All was natural enough thus far; and so likewise it is that, when the lean kine came up also, and found that there was nothing left for them to eat, they should stand beside the others, without attempting to seek nutriment in the now close-cropped and parched ground. But it was altogether unnatural and most surprising, that the lean kine should, even in the extremity of their hunger, fall upon their obese fellows. Such things, however, happen in dreams. But it is not at all wonderful that a circumstance so extraordinary shocked and startled the royal dreamer, and awoke him from his sleep.

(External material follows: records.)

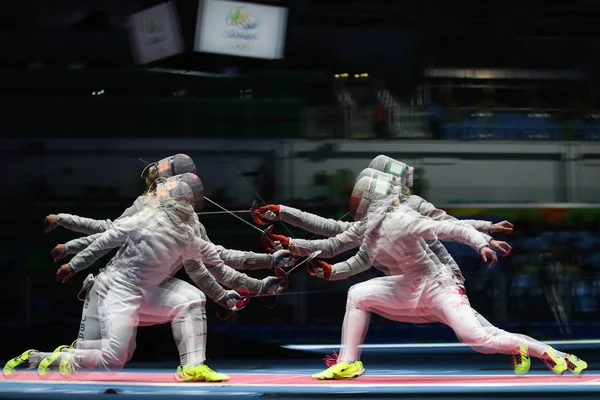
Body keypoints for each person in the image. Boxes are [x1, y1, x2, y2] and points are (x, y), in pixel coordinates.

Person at [258, 167, 586, 378]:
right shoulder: (369, 225)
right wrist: (289, 238)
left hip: (439, 287)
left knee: (481, 340)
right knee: (358, 294)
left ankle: (552, 353)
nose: (356, 202)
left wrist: (482, 239)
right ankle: (348, 362)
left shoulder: (406, 216)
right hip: (408, 290)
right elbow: (333, 239)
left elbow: (449, 227)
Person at [5, 174, 282, 382]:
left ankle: (192, 367)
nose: (189, 206)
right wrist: (73, 264)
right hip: (115, 290)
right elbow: (105, 238)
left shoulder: (188, 234)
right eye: (186, 200)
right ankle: (49, 358)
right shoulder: (144, 217)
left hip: (147, 292)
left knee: (192, 299)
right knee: (112, 361)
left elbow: (220, 258)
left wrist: (269, 262)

The seven ears of corn on one stalk, in the second dream, was not, as some suppose, an extraordinary or unnatural circumstance—the wonder lay in the extraordinary fulness of each of the seven ears, and in the recurrence of the number seven. There is a species of bearded wheat, not only now and anciently, grown in Egypt, but supposed to be native to that country, and hence known by the name of “Egyptian wheat”—otherwise, “many-spiked wheat.” It is allied to the summer or spring wheat, Note: Triticum æstivum. Linn. but the spike is four times as large, and a hand in length, formed of spikelets, in two rows, from nine to ten in number—the lower ones shorter, and the upper most erect and large. If this, as is probable, were the species seen by the king in his dream, the circumstance to strike him was—that all the spikelets or ears were large and full, which is not ordinarily the case, and that the number of them was seven, which is by no means a usual number of spikelets or ears in this variety of wheat.

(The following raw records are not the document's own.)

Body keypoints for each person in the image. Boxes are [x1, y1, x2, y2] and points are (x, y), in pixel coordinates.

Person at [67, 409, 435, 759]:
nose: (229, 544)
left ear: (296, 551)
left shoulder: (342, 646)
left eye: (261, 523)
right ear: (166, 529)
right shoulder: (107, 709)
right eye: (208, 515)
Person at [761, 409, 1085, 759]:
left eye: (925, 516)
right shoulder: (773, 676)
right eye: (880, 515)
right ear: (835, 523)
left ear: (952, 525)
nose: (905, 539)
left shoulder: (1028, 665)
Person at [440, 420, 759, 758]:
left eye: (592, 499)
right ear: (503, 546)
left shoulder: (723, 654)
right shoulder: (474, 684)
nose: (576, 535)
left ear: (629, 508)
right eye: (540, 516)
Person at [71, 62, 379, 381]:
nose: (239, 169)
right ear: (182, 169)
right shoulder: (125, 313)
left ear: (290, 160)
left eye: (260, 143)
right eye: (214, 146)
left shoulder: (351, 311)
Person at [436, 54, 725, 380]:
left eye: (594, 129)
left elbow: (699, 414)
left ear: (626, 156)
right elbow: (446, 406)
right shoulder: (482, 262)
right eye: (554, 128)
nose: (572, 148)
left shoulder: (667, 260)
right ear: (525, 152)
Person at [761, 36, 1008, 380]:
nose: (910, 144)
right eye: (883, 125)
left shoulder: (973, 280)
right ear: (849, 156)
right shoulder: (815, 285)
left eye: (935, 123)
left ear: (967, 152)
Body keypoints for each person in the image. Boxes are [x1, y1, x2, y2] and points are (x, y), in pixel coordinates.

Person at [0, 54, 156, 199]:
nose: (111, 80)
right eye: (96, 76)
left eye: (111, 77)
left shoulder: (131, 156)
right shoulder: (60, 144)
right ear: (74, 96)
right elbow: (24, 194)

It is not easy to see how, even in a dream, the seven lean ears of corn could eat up the full ones. Therefore, although the Hebrew word is the same in both cases, our translators have in this instance wisely adopted the more general term of “devoured.” In horticulture, we continually see one plant consumed by another planted too near to it, and exhausting its nourishment; and this, we should suppose, was the kind of devouring witnessed by the king in his dream—only with greater rapidity, and with more immediate results, than is ever seen in nature.

The dream, on the whole, has some analogy to that of the Roman knight in Tacitus, who beheld the emperor (Claudius) crowned with a wisp of straw, with the stalks bent backward or downward—which was understood to prefigure a scarcity.

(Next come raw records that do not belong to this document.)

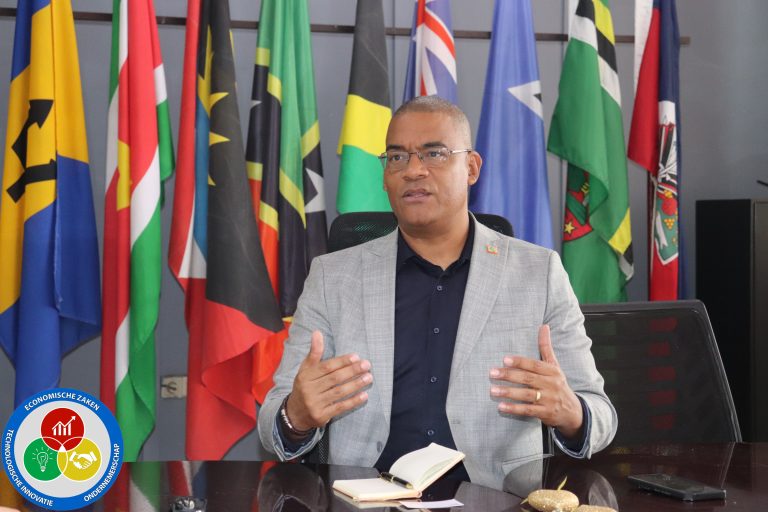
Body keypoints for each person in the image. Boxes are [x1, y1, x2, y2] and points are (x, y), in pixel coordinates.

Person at [258, 96, 617, 485]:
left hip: (497, 498)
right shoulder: (332, 277)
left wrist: (570, 412)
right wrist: (296, 416)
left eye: (434, 153)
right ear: (385, 175)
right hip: (366, 500)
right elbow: (272, 421)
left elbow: (601, 417)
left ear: (471, 167)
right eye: (397, 157)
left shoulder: (538, 272)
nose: (413, 170)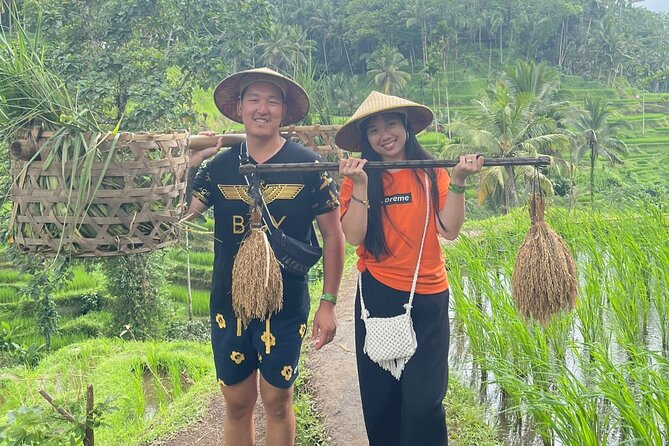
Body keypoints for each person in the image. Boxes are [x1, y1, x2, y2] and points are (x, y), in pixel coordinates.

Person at [185, 67, 345, 446]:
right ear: (239, 107)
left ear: (283, 111)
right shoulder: (219, 167)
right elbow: (186, 212)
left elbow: (334, 236)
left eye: (272, 101)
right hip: (228, 299)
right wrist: (190, 165)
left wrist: (328, 303)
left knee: (277, 401)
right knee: (237, 403)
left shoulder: (308, 166)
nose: (263, 108)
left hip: (287, 301)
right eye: (254, 99)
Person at [334, 91, 483, 446]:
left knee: (424, 402)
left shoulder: (430, 173)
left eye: (391, 124)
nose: (384, 134)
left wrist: (458, 180)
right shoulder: (358, 178)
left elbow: (449, 229)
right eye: (373, 130)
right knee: (382, 400)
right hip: (378, 296)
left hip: (428, 294)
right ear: (365, 139)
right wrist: (361, 187)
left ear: (405, 126)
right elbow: (354, 235)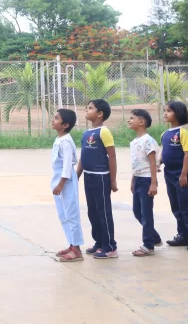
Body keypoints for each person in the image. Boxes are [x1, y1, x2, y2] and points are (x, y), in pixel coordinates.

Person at [76, 99, 118, 259]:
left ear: (100, 113)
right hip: (88, 176)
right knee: (92, 211)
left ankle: (110, 246)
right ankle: (99, 242)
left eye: (90, 108)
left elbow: (112, 156)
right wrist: (76, 175)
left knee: (103, 212)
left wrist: (113, 180)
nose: (86, 110)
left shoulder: (104, 132)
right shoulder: (86, 133)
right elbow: (83, 157)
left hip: (101, 177)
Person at [161, 100, 188, 252]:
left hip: (181, 174)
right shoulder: (165, 133)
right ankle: (183, 234)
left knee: (185, 206)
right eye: (164, 110)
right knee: (175, 206)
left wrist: (184, 173)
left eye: (169, 111)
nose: (165, 113)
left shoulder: (183, 133)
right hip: (169, 173)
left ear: (178, 114)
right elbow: (163, 151)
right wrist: (159, 162)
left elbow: (187, 154)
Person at [50, 108, 84, 262]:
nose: (53, 120)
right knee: (63, 214)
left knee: (71, 214)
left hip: (66, 181)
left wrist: (61, 183)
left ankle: (76, 250)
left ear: (65, 125)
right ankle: (71, 244)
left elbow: (67, 164)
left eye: (56, 118)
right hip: (58, 179)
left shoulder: (66, 142)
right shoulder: (59, 139)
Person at [127, 108, 162, 257]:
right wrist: (133, 179)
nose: (129, 120)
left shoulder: (147, 140)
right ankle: (154, 237)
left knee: (146, 213)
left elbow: (152, 163)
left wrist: (153, 183)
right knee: (137, 211)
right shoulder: (134, 142)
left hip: (147, 179)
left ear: (141, 122)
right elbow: (136, 164)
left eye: (132, 118)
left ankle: (148, 245)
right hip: (138, 179)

There was certainly enough in these dreams to trouble the mind of Pharaoh. As with the egg of Columbus, these dreams seem so easy to understand, now that we have Joseph’s interpretation before us, that we are inclined to wonder, not that the court interpreters and wise men could not explain it, but that they were so simple as to miss the interpretation. It is probable that they got astray from the plain and obvious significance, in seeking after one more remote, by the rules and calculations of their art—a case not very uncommon. The Jewish rabbins amuse themselves with speculations in this matter; and tell us, that the interpretation which they reached by the rules of their art was, that Pharaoh’s seven daughters (for that number they make him to have had) were to die, and that seven others should be born to him in their stead. But this, as may be supposed, was not at all satisfactory to their lord; for the new daughters would, according to the dream, have been but an indifferent compensation for the old ones. It is more likely that, as Josephus apprehended, they continued silent, and did not even pretend to offer an explanation. If we suppose the dream so plain, that an interpretation of some kind would at least be offered, it must be answered, that the minds of the Egyptian interpreters were probably, for the moment, so confounded, that the whole matter appeared as a dense mystery to them—the Lord having purposed, in the omnipotence of his will, and for the designs of his providence, to give the honor of the interpretation to Joseph, and make it the means of that high advancement which he had, even in boyhood, been led to expect. It must be admitted to speak well for the integrity of the Egyptian “wise men,” that they did not, so far as appears, attempt to satisfy the mind of the king by some invention, which might serve to explain his dreams. False as their art was, they believed it a truth, and would not act, when its rules afforded them no result on which they could rely.